Chaîne de contrôle : GRS / RCS et vérification du contenu
Le contenu recyclé est autant une déclaration de chaîne d’approvisionnement qu’un paramètre de qualité, et il doit être vérifiable. Deux standards détenus par Textile Exchange l’encadrent : le Recycled Claim Standard (RCS) et le Global Recycled Standard (GRS). Le RCS suit la déclaration de contenu à partir d’un minimum de 5 % d’intrant recyclé ; le GRS fixe un seuil plus élevé (minimum 50 %) et couvre en outre des conditions sociales, environnementales et chimiques. Le cœur des deux est la chaîne de contrôle (chain of custody) : l’identité de la matière recyclée est préservée de la matière première au produit fini sous l’audit d’une tierce partie, et transmise à chaque étape par des certificats de transaction (transaction certificate).

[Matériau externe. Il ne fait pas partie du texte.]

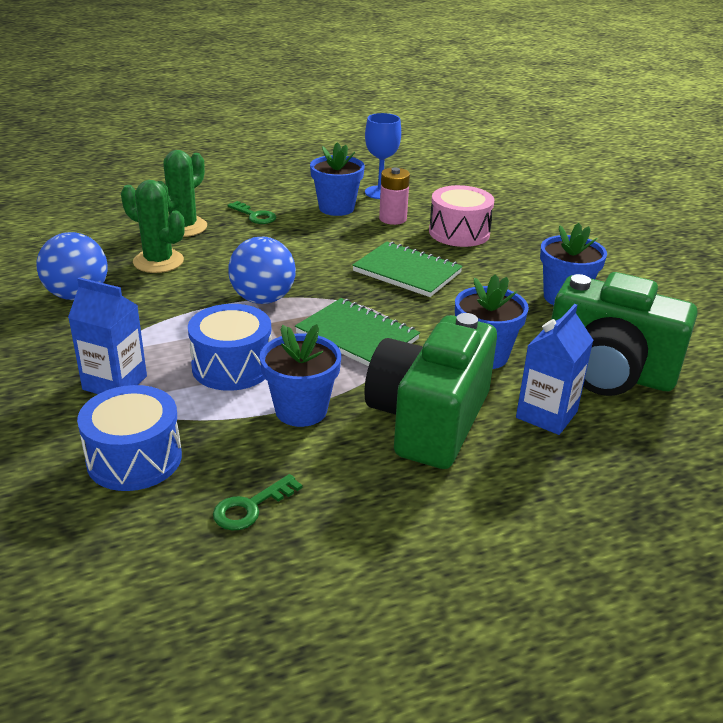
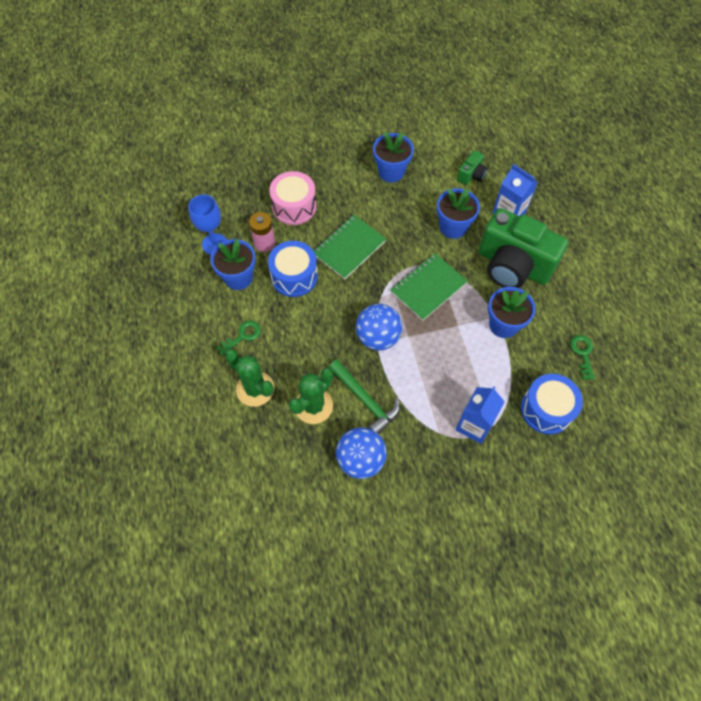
camera: 80 degrees left, 30 degrees up
(164, 294) = (365, 400): none -> green hammer
(232, 366) = (458, 358): blue drum -> blue drum (294, 276)
(250, 507) = (582, 353): green key -> green key turned 150 degrees counterclockwise
(608, 372) = (471, 175): green camera -> green camera, size x0.43

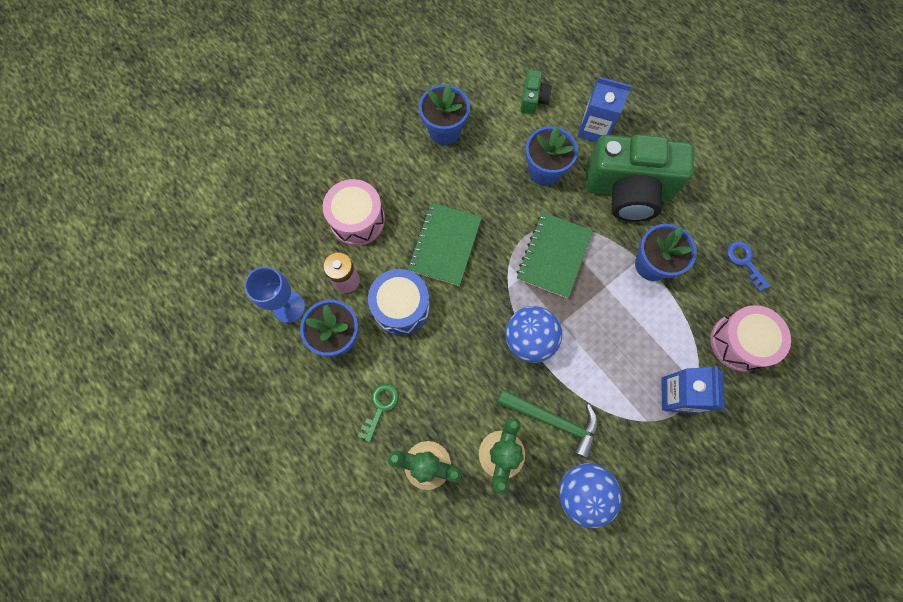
camera: 25 degrees left, 10 degrees up
(546, 409) = (739, 342): blue drum -> pink drum
(582, 353) = (744, 262): green key -> blue key

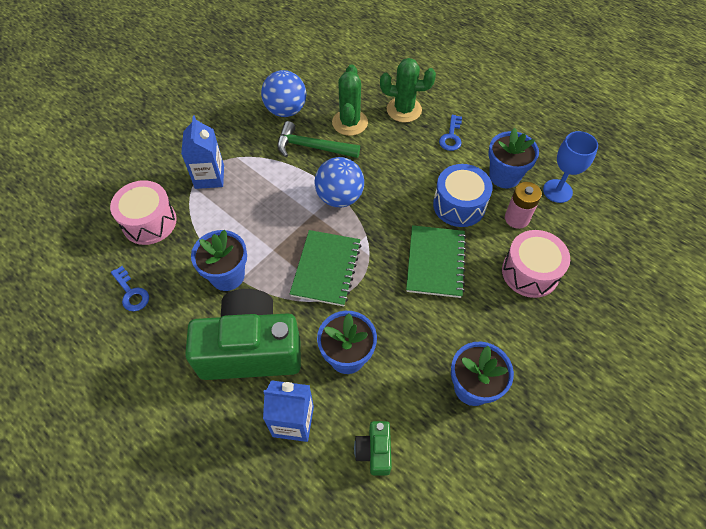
camera: 170 degrees right, 15 degrees down
(380, 407) = (451, 136): green key -> blue key

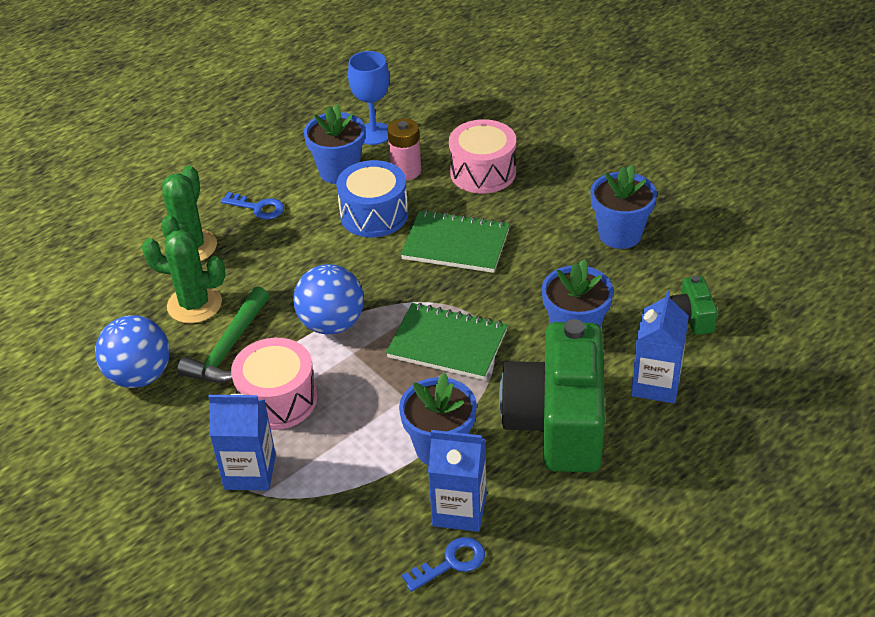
camera: 80 degrees left, 15 degrees down
(149, 222) = (321, 548): pink drum -> pink drum (277, 399)
(173, 293) = (459, 510): none -> blue carton
(374, 451) = (691, 317): green camera -> green camera turned 75 degrees clockwise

Conséquence pratique pour l’ingénieur : lors de l’évaluation d’un rPET, deux documents doivent être demandés ensemble. Le premier est l’identité technique de la matière (IV, b*, acétaldéhyde, humidité, niveau de contaminants), le second la preuve du contenu (certificat GRS ou RCS et certificats de transaction). Le premier dit comment l’étoffe se comportera, le second dit que la déclaration de recyclage est réelle ; sans les deux, ni la déclaration de qualité ni celle de durabilité ne sont défendables.